**** Text excerpt
Donald Hoffman on the Space Time Quandry

Anyone who is curious about the origin of the univese should listen to Donald Hoffman, but beware. What you understand right now will be slapped upside the head. Proceed with caution. 

"So, by material, I think of objects in space and time. Physicists such as David Gross and Nima Arkani Hamed are now telling us that space-time is doomed. By that they mean space-time is not fundamental. And they're not just throwing up their hands and giving up. Physicists have now found structures beyond space-time like the positive Grassmannian and the amplituhedron. This is all new.  It has only been in the last ten years that they have, for example, had the amplituhedron but the idea that space and time and objects like bosons, leptons and quarks particles and so forth are fundamental is now no longer the received opinion. There's something deeper like the amplituhedron and beyond that something called a decorated permutation. So, the idea of reductionism is also doomed according to physicists like Nima Arkani Hamed. The idea that as we go to smaller and smaller scales in space and time we find more and more fundamental laws and more and more fundamental entities that are also dead. So I am not a pan-psychist in the sense that I don't want to try to put consciousness in the elementary particles because the physicists themselves tell us that space-time and the so-called elementary particles are doomed. We have to go entirely outside of space-time and attempting to put consciousness inside of particles or behind particles. We must have a much deeper framework. Now evolution by natural selection also agrees. This is work that I've done with some of my colleagues. It also agrees that our perceptions of space and time are not an insight into the nature of reality. They're merely an interface; an artifact of our perceptual sensory systems. There's a technical question: What is the probability that evolution would shape sensory systems to see any aspect of the structure of reality as it is? And it turns out the probability is precisely zero that any sensory system has ever been shaped to see any aspect of the structure of objective reality. So evolution and the physicists agree space-time is doomed and reductionism is doomed and so we have to look for a theory of consciousness outside of it. And I would agree with (others) that solipsism is not the answer either we needed a theory of consciousness that's not solipsistic."
********
**** Records shown
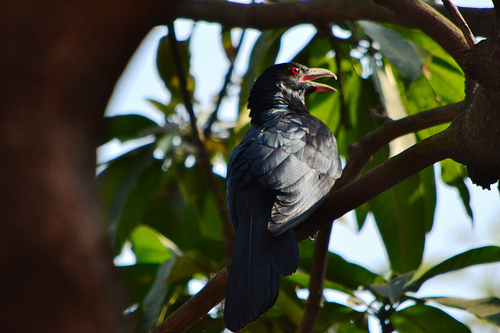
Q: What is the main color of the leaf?
A: Green.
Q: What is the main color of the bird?
A: Black.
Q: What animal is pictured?
A: Bird.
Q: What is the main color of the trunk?
A: Brown.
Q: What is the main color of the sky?
A: White.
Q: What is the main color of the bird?
A: Black.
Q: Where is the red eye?
A: On the bird.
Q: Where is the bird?
A: On a branch.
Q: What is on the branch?
A: A bird.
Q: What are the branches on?
A: A tree.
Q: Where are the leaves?
A: On the branches.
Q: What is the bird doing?
A: Sitting.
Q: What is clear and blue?
A: The sky.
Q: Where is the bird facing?
A: The right.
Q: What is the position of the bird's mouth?
A: Open.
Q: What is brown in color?
A: Branch.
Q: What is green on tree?
A: Leaves.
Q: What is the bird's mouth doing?
A: Opening.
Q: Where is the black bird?
A: In tree.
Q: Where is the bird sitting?
A: In tree.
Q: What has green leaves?
A: Tree.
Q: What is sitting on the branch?
A: Bird.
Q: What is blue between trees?
A: Sky.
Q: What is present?
A: A bird.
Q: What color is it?
A: Grey.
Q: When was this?
A: Daytime.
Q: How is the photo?
A: Clear.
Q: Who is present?
A: Nobody.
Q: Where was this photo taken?
A: A tree.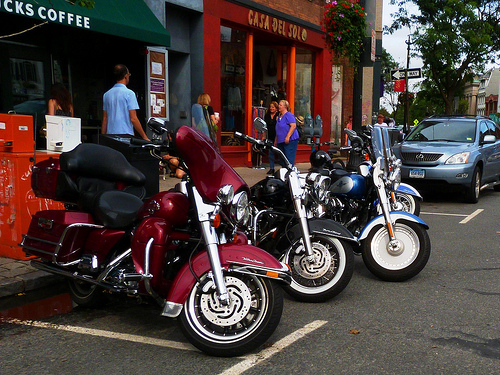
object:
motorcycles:
[19, 126, 288, 359]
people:
[273, 100, 299, 168]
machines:
[0, 114, 33, 155]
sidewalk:
[155, 158, 291, 201]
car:
[394, 114, 499, 203]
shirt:
[102, 84, 138, 137]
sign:
[390, 68, 421, 83]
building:
[191, 1, 389, 169]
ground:
[4, 227, 499, 374]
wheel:
[173, 245, 285, 358]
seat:
[60, 144, 145, 187]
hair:
[115, 66, 126, 81]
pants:
[277, 139, 297, 169]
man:
[99, 64, 148, 140]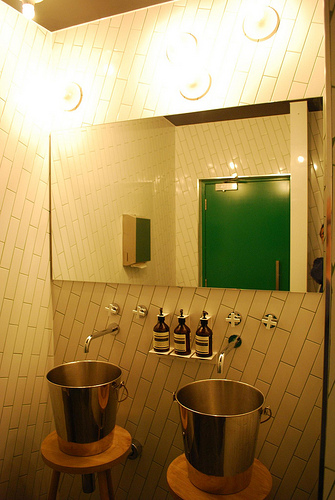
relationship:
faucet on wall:
[217, 335, 242, 375] [208, 477, 244, 490]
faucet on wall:
[72, 321, 121, 354] [208, 477, 244, 490]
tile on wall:
[195, 129, 270, 164] [1, 1, 323, 497]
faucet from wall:
[217, 333, 241, 370] [51, 0, 333, 499]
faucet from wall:
[84, 322, 120, 353] [51, 0, 333, 499]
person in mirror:
[310, 222, 324, 291] [37, 97, 322, 295]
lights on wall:
[42, 56, 268, 153] [106, 126, 195, 177]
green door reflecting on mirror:
[213, 185, 286, 281] [44, 102, 331, 313]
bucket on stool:
[173, 378, 272, 495] [40, 424, 131, 499]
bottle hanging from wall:
[195, 310, 214, 356] [51, 0, 333, 499]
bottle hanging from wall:
[173, 308, 190, 353] [51, 0, 333, 499]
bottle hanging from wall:
[153, 307, 169, 350] [51, 0, 333, 499]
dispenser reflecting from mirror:
[119, 213, 150, 265] [37, 97, 322, 295]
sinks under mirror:
[172, 376, 270, 488] [37, 97, 322, 295]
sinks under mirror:
[43, 360, 120, 458] [37, 97, 322, 295]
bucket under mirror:
[41, 357, 128, 452] [37, 97, 322, 295]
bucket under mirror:
[171, 374, 277, 492] [37, 97, 322, 295]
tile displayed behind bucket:
[50, 284, 314, 498] [171, 374, 277, 492]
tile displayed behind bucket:
[50, 284, 314, 498] [45, 359, 129, 456]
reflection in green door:
[304, 225, 330, 281] [200, 179, 290, 292]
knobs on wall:
[103, 299, 280, 338] [40, 38, 311, 452]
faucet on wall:
[84, 322, 120, 353] [54, 278, 317, 485]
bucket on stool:
[45, 359, 129, 456] [40, 424, 131, 498]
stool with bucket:
[40, 424, 131, 498] [45, 359, 129, 456]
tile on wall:
[50, 284, 314, 498] [19, 203, 322, 498]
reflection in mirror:
[302, 219, 320, 284] [44, 102, 331, 313]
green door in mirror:
[200, 179, 290, 292] [37, 97, 322, 295]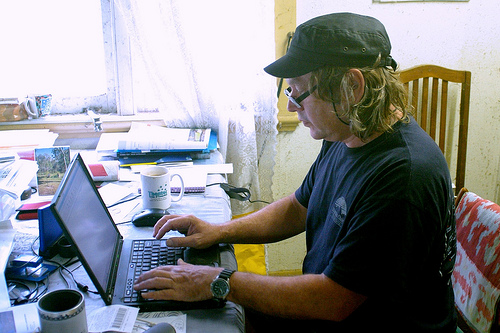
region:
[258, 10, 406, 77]
this man is wearing a black cap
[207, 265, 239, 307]
this man is wearing a watch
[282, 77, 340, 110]
this man wears glasses perched forward on his nose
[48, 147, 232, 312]
this man is working at a laptop computer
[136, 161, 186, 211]
this man has a coffee cup to his right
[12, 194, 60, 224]
this man's wallet is sitting on the desk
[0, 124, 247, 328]
this man's desk is pretty messy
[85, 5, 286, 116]
it looks like a sunny day outside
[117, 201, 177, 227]
this man has a corded mouse on the desk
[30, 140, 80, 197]
a photograph on a little stand sits on the desk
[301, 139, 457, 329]
Man wearing black tees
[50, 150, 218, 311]
Man working on laptop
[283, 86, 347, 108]
Man wearing spectacles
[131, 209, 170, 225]
Mouse lying near laptop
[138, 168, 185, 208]
Coffee mug kept near mouse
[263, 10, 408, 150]
Man wearing black cap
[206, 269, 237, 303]
Man wearing wrist watch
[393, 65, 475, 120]
Wooden chair close to wall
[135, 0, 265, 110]
Screen near window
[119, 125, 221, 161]
Books kept over table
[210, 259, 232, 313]
silver and grey wrist watch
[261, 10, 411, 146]
mean wearing a black ball cap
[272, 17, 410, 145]
man wearing black framed reading glasses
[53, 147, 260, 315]
man typing on a laptop computer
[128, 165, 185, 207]
white porcelin coffee mug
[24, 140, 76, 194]
framed photo of a few trees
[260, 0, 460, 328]
man wearing a black t-shirt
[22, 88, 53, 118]
white decorated coffe mug sitting on a windowsill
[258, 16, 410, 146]
man with dishwater blond hair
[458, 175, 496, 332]
red and grey patterned blanket draped over a chair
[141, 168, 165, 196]
a cup on the table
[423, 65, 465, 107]
a wooden chair in the back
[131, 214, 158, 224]
a computer mouse on the table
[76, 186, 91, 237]
the screen of a laptop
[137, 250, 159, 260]
the keyboard of a laptop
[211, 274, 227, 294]
a wrist watch on the man's hand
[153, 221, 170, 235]
fingers of the man typing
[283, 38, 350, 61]
the cap on head of the man typing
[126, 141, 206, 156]
files on the table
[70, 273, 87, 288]
a laptop's power cable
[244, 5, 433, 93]
Man wearing a hat on his head.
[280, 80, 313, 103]
Man wearing glasses on face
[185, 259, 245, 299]
The man is wearing a watch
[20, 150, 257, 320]
Laptop is open and being typed on.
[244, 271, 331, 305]
Man has hair on his arms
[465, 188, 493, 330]
Back of chair is made of cloth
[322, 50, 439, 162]
Man has medium length hair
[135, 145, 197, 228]
Coffee mug on the table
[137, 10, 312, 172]
Sheer curtain by the window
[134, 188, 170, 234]
Mouse beside the laptop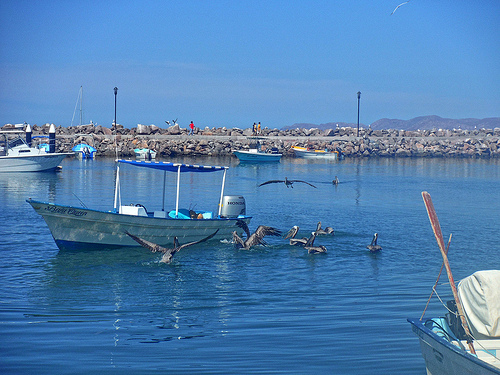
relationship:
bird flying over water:
[252, 172, 321, 200] [2, 156, 498, 372]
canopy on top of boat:
[110, 155, 227, 224] [25, 156, 256, 255]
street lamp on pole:
[111, 84, 120, 94] [112, 97, 119, 127]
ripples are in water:
[132, 274, 319, 354] [108, 239, 388, 359]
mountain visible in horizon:
[263, 105, 498, 138] [0, 116, 497, 124]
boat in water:
[232, 146, 284, 165] [2, 156, 498, 372]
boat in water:
[26, 157, 256, 251] [2, 156, 498, 372]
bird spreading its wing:
[120, 224, 220, 265] [183, 228, 223, 254]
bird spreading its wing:
[120, 224, 220, 265] [118, 223, 164, 253]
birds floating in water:
[119, 218, 386, 267] [2, 156, 498, 372]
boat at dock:
[3, 120, 85, 183] [0, 127, 80, 180]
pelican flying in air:
[263, 170, 311, 196] [1, 0, 499, 373]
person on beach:
[256, 121, 263, 136] [0, 125, 499, 158]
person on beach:
[188, 120, 195, 135] [0, 125, 499, 158]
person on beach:
[251, 122, 257, 135] [0, 125, 499, 158]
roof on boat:
[116, 158, 228, 172] [26, 196, 252, 253]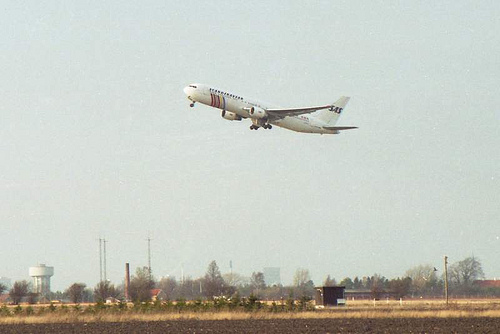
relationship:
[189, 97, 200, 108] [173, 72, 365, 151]
gear on plane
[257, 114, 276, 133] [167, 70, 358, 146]
wheel of plane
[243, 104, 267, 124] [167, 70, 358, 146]
engine of plane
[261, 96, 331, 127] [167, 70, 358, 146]
wing of plane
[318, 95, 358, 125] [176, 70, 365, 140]
fin of plane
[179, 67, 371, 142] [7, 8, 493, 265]
airplane flying in sky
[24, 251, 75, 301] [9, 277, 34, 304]
tower by tree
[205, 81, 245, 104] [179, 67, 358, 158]
windows on airplane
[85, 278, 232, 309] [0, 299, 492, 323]
bushes by field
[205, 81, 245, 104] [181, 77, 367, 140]
windows on side of plane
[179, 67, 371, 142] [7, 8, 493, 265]
airplane in sky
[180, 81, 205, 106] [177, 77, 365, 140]
nose of airplane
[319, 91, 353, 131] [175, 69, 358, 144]
tail of airplane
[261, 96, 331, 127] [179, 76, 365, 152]
wing of airplane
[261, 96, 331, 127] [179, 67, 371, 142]
wing of airplane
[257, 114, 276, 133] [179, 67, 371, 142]
wheel of airplane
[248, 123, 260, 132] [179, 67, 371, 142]
wheel of airplane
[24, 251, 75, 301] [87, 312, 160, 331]
tower on ground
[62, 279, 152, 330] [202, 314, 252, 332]
trees in field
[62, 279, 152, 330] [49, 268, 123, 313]
trees in field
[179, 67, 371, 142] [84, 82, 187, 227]
airplane in air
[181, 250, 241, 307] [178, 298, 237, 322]
tree on ground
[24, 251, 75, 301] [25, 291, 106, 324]
tower on ground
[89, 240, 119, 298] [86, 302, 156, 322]
poles on ground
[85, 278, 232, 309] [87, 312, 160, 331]
bushes on ground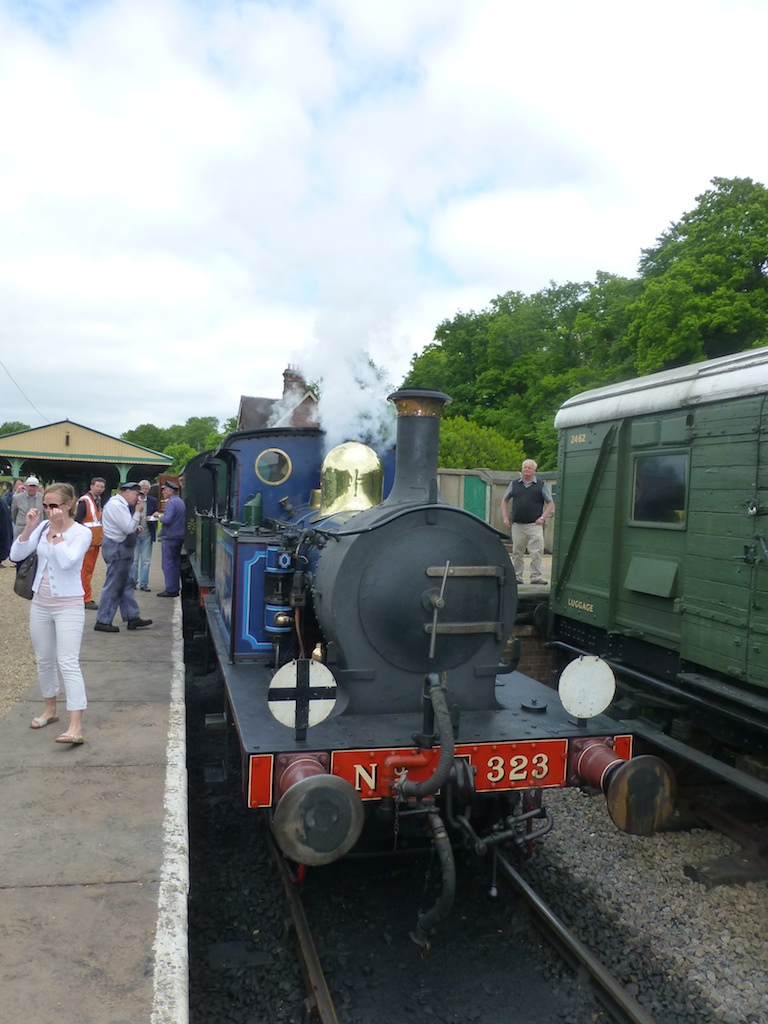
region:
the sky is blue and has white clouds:
[1, 2, 763, 412]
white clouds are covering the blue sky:
[2, 6, 761, 418]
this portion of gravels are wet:
[165, 853, 717, 1021]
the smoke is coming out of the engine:
[187, 222, 680, 949]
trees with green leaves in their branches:
[8, 176, 766, 466]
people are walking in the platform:
[1, 469, 190, 744]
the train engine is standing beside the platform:
[0, 380, 678, 953]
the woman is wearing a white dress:
[5, 481, 94, 744]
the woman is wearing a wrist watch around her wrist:
[10, 480, 94, 744]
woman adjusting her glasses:
[9, 484, 93, 748]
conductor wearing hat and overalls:
[91, 477, 155, 633]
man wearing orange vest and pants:
[74, 476, 106, 610]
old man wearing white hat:
[8, 473, 42, 569]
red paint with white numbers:
[240, 731, 632, 811]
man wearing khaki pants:
[500, 457, 555, 588]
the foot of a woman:
[23, 658, 146, 773]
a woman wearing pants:
[26, 580, 126, 740]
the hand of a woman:
[29, 507, 89, 541]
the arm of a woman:
[10, 436, 132, 593]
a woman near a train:
[28, 490, 407, 751]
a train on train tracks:
[125, 372, 585, 883]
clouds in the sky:
[9, 9, 503, 350]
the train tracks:
[238, 874, 641, 1004]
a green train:
[545, 409, 758, 667]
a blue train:
[183, 410, 654, 863]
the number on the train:
[481, 749, 559, 779]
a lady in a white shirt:
[27, 493, 90, 748]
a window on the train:
[629, 459, 679, 521]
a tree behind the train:
[403, 178, 766, 463]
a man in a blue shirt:
[157, 482, 183, 590]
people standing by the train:
[9, 470, 186, 746]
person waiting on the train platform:
[6, 482, 92, 747]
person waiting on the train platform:
[87, 478, 153, 630]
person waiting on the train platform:
[144, 473, 183, 592]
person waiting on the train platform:
[130, 476, 153, 586]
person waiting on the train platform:
[72, 468, 103, 607]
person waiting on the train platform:
[498, 454, 556, 582]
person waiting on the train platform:
[5, 471, 42, 601]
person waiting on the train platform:
[6, 470, 24, 505]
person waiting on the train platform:
[140, 478, 187, 596]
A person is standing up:
[18, 486, 93, 758]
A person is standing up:
[94, 472, 151, 627]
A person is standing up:
[151, 472, 191, 594]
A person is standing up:
[131, 477, 160, 591]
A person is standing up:
[68, 476, 119, 623]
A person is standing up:
[500, 454, 550, 581]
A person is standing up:
[4, 471, 33, 545]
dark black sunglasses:
[40, 497, 60, 511]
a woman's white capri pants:
[28, 599, 96, 714]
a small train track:
[273, 817, 654, 1022]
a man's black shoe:
[127, 614, 159, 631]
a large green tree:
[588, 172, 766, 394]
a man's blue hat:
[118, 482, 143, 490]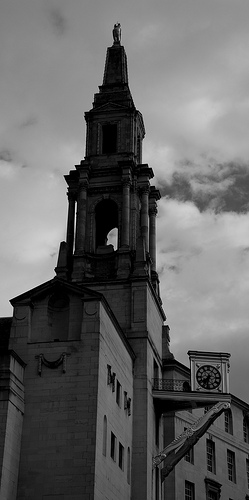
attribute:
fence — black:
[144, 371, 187, 409]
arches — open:
[79, 193, 118, 255]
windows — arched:
[96, 377, 246, 486]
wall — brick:
[17, 315, 126, 498]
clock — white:
[198, 363, 219, 388]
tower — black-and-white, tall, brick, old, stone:
[85, 23, 164, 496]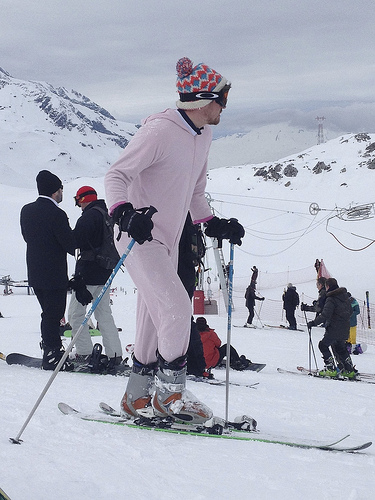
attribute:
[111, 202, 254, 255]
gloves — black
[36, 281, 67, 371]
pants — black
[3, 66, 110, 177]
mountain — grey, white, large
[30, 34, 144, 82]
sky — grey, cold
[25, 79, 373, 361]
people — many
********
● Challenges:
1. In the Donald Hoffman text, which two structures beyond space-time do physicists say they have found?
2. Repeat the part of the Donald Hoffman text that opens with the words containing "Anyone who is" and closes with "Proceed with caution.", switching "caution" to "care".

● Results for the exercise:
1. The positive Grassmannian and the amplituhedron.

2.
Anyone who is curious about the origin of the univese should listen to Donald Hoffman, but beware. What you understand right now will be slapped upside the head. Proceed with care.